When they arrived, Jake suggested that Casey wait outside until Marty went home, then he could let her in. “No sense in you spoiling your million-dollar baby if I’m wrong. He said he’s on his way out, so it won’t be long. I’ll ring you.”
Casey agreed and watched him go before she went across the street for a piece of broccoli pizza and a Diet Coke at a place called Daddabbo’s. As she waited for her food, CNN opened its half-hour news cycle with the Freedom Project press conference on the Auburn Courthouse steps. The restaurant began to buzz with excitement and when Casey’s face appeared, many of the patrons turned to her with knowing and gleeful looks. Most of the face time, though, along with the biggest sound bites, went to Brad Pitt and Al Gore, with Dwayne and Graham making appearances about as brief as Casey’s. Judge Kollar made the B-roll, smiling broadly and mugging with Jesse Jackson at the hors d’oeuvres table. She sighed and shook her head.
When her pizza came, the waiter pointed to the TV and asked Casey if it was really her. She nodded and sprinkled some red pepper on her slice. Two bites into her food the phone rang and she snapped it open.
“That was quick,” she said.
“I knew you wanted to get back, so I pushed it to drinks instead of a dinner.”

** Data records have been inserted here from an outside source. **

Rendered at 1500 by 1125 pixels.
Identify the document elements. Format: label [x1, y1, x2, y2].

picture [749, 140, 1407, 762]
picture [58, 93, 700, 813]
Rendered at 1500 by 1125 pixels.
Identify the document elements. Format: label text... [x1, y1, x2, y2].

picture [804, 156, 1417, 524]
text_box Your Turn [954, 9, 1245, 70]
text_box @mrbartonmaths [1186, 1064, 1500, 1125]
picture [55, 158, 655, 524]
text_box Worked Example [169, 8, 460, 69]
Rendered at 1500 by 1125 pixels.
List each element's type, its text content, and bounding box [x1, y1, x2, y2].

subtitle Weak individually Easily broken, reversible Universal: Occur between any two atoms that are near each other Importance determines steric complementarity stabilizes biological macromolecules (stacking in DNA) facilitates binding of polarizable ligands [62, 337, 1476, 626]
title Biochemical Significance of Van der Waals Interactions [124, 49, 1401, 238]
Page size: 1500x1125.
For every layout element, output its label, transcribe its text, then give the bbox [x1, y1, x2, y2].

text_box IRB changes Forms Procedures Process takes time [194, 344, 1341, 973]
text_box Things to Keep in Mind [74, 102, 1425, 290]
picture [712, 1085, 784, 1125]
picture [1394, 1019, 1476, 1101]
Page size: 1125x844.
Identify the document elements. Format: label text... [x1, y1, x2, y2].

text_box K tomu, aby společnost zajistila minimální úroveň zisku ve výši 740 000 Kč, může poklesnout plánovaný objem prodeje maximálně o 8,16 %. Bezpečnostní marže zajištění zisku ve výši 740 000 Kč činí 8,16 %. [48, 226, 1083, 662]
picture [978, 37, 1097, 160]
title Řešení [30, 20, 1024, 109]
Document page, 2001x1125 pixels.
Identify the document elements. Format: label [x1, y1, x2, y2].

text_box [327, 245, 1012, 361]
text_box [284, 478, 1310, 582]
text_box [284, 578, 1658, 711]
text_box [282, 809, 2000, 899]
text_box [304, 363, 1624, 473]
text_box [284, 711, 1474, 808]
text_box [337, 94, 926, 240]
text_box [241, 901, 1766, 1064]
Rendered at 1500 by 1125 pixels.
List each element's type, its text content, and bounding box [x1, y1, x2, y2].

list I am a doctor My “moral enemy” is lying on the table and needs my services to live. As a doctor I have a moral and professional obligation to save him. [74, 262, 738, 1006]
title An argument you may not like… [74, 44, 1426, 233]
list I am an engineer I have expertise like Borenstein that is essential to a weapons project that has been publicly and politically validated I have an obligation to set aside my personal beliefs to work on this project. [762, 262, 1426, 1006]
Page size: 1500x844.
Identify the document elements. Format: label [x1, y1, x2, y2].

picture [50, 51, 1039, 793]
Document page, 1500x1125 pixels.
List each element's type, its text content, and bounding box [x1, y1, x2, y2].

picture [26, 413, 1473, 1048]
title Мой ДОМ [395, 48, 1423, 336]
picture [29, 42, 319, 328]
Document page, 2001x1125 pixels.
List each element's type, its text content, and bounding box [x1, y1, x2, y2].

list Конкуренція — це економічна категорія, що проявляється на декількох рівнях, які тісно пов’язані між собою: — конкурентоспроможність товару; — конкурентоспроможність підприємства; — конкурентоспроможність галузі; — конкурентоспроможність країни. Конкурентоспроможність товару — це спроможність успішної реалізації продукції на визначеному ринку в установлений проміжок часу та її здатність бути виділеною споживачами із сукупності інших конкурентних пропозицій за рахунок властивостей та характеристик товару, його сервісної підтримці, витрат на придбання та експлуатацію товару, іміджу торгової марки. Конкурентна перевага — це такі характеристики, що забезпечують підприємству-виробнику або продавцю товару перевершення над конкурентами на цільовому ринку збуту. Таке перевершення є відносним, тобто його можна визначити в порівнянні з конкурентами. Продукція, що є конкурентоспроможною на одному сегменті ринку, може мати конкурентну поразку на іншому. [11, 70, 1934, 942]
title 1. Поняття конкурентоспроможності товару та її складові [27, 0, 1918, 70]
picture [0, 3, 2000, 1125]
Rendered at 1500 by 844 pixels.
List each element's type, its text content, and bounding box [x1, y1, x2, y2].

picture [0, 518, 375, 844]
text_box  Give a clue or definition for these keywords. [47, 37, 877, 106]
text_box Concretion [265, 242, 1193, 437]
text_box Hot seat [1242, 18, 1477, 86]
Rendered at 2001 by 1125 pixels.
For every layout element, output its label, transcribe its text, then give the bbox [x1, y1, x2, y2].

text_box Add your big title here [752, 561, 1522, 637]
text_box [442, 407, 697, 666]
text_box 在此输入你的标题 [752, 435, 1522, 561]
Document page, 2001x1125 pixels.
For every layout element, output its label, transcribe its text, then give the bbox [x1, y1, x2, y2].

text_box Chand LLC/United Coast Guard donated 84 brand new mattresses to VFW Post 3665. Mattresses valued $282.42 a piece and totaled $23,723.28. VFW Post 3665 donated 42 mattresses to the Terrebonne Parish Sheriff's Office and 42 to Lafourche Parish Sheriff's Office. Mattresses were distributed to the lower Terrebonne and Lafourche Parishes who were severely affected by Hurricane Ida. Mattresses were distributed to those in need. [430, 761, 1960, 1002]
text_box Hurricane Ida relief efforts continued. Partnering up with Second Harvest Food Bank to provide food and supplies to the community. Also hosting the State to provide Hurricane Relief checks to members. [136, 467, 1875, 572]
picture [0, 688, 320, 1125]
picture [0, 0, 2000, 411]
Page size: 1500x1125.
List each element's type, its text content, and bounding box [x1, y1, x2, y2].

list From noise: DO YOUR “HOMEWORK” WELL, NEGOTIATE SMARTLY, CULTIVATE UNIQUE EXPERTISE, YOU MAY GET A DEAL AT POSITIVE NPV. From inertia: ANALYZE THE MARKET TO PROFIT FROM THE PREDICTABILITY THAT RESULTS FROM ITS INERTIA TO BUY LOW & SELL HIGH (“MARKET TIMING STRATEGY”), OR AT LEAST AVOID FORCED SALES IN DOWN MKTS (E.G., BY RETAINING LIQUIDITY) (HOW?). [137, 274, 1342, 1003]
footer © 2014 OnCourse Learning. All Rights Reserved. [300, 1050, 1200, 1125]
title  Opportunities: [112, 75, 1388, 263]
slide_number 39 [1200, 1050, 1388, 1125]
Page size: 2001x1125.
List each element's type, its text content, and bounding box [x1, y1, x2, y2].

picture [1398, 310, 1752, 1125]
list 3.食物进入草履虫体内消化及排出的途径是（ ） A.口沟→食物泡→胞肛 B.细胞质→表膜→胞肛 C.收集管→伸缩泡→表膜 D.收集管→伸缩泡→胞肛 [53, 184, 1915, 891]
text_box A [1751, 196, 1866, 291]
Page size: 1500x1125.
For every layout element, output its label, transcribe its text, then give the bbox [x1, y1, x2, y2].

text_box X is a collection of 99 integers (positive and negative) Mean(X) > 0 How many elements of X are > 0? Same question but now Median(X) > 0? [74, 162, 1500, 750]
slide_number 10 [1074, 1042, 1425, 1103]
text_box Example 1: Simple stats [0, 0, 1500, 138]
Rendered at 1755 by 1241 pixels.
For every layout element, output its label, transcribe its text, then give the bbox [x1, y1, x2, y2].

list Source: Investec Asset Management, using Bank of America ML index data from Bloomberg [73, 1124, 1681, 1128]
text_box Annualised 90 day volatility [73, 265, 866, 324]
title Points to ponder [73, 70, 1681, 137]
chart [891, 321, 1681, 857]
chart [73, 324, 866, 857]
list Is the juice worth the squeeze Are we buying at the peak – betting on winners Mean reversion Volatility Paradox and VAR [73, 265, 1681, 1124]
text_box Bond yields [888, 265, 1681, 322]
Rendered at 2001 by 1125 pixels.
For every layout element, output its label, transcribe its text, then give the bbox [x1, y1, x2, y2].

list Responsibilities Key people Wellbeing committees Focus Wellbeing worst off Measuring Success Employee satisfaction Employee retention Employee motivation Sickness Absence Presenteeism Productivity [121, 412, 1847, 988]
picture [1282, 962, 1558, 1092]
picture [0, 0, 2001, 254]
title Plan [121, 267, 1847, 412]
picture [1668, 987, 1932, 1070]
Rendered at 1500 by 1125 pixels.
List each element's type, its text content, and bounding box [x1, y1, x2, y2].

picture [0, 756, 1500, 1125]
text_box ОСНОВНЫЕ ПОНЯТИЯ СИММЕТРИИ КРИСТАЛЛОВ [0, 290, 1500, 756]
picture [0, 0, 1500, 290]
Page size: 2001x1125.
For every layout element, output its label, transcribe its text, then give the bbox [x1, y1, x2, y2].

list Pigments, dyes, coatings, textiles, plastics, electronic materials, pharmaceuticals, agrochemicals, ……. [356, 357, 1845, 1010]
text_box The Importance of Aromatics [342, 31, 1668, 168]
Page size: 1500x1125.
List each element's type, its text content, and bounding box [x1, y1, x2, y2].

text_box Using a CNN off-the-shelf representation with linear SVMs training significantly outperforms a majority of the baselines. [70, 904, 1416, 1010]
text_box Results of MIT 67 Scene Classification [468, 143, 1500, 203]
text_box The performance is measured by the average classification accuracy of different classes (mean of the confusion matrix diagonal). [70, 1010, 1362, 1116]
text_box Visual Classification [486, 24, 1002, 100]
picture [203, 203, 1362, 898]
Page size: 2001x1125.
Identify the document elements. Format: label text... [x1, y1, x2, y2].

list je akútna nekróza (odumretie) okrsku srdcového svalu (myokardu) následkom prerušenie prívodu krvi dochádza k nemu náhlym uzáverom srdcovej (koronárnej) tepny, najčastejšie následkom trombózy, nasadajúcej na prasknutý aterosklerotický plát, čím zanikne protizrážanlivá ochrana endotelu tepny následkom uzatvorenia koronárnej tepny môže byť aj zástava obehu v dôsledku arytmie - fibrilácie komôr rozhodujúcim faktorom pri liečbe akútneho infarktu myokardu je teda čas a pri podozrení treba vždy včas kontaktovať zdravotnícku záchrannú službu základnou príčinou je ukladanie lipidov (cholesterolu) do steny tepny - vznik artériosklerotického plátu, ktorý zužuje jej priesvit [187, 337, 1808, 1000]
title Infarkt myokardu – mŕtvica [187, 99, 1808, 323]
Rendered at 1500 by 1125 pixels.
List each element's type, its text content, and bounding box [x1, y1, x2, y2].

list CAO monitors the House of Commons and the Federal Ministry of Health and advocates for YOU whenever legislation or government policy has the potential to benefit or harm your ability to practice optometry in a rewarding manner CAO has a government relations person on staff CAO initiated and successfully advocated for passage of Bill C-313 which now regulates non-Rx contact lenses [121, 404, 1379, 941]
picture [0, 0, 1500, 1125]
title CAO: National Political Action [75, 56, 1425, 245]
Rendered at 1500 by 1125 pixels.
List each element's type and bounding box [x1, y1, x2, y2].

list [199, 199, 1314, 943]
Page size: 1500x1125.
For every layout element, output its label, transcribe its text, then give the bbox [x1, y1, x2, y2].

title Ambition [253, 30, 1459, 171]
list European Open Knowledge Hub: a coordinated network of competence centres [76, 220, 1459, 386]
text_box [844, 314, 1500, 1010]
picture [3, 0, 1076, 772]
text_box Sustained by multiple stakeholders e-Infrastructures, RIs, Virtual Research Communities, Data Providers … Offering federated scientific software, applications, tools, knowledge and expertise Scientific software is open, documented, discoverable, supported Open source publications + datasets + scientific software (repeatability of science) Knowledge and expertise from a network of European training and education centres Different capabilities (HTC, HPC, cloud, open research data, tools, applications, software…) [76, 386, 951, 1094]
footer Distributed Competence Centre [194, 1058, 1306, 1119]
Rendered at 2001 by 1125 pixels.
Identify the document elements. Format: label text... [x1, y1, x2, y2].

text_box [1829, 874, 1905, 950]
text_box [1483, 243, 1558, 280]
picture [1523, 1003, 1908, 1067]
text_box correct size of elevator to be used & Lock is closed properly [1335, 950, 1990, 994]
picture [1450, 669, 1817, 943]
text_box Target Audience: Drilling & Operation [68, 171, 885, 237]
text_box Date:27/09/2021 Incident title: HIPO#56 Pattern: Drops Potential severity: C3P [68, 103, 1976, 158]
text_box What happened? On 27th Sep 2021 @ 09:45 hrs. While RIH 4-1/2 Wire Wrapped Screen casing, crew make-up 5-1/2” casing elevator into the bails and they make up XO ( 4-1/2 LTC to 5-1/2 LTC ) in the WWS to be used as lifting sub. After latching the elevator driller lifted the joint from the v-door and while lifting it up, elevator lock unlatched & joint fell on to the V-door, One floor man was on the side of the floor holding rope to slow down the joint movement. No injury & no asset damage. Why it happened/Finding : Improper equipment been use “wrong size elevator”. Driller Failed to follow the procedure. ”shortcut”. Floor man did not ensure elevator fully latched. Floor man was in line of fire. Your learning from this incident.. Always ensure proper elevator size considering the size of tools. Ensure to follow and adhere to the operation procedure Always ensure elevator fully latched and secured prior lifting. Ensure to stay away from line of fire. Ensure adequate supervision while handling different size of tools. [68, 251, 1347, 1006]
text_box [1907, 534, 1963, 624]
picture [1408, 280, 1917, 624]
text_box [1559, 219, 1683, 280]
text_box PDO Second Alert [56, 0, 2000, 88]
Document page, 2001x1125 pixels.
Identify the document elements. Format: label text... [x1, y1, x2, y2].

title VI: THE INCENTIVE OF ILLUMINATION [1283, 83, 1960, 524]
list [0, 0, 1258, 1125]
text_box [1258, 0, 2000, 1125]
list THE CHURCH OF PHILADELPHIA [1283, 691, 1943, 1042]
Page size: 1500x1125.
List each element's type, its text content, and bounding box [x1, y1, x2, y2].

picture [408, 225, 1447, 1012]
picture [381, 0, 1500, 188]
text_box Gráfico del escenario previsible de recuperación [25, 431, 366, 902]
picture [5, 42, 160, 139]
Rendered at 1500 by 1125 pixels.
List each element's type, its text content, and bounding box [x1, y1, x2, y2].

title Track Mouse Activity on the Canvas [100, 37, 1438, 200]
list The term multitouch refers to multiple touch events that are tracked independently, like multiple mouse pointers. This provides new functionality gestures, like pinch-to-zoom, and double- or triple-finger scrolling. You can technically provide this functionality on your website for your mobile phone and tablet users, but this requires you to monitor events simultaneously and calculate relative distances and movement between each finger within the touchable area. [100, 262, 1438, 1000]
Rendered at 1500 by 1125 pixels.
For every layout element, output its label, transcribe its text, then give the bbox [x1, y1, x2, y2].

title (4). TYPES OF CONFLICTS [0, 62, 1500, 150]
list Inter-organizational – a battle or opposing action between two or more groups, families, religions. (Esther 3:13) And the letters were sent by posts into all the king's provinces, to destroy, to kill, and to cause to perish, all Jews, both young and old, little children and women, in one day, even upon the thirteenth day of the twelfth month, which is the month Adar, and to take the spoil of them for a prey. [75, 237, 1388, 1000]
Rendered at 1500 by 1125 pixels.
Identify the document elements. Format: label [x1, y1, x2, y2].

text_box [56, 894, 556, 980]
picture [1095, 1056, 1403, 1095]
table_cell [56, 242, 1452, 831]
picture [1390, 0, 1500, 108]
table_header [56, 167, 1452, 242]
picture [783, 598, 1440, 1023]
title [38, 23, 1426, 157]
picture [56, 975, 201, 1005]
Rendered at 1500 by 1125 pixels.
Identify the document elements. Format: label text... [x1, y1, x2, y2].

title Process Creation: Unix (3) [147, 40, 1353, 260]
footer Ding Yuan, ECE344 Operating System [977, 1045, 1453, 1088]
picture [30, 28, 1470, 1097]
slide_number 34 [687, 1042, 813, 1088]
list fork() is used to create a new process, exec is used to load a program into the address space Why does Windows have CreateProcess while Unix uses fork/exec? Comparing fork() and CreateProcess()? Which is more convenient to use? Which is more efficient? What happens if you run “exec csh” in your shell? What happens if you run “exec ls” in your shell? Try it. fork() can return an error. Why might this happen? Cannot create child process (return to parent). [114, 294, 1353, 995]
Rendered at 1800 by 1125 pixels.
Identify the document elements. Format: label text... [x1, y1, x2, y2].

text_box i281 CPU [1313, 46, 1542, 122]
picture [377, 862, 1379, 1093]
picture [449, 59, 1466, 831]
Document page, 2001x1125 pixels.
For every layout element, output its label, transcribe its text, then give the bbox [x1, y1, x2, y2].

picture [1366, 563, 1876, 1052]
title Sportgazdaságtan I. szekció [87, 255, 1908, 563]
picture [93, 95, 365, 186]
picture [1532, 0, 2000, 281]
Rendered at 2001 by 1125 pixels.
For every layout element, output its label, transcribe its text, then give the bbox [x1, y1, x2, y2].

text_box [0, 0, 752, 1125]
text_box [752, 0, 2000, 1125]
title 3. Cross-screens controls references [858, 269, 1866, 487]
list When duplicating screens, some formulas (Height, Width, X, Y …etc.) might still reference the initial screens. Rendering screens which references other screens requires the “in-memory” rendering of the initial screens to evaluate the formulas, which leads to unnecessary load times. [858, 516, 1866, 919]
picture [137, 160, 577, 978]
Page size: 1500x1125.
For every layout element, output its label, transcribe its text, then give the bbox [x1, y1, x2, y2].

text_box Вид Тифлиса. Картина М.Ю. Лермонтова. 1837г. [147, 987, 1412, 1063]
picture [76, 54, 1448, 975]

“Robert?” Casey said. “Oh.”
“I’m about twenty minutes away,” he said. “I ordered a couple lobster tails and filets for the jet, and a nice bottle of Silver Oak Cabernet, which you’ll love. The tails aren’t as fresh as on Turks, but you’ll be surprised.”
Casey pushed her pizza away. “Actually, I think I’m going to stick around for a few days.”
The chatter of other early diners around her seemed amplified in the silence of the phone. Finally, he spoke.
“What does that mean? You’re kidding, right?”
“No, I really am going to stay.”
“Why?”
“Just some loose ends,” she said, her stomach constricting.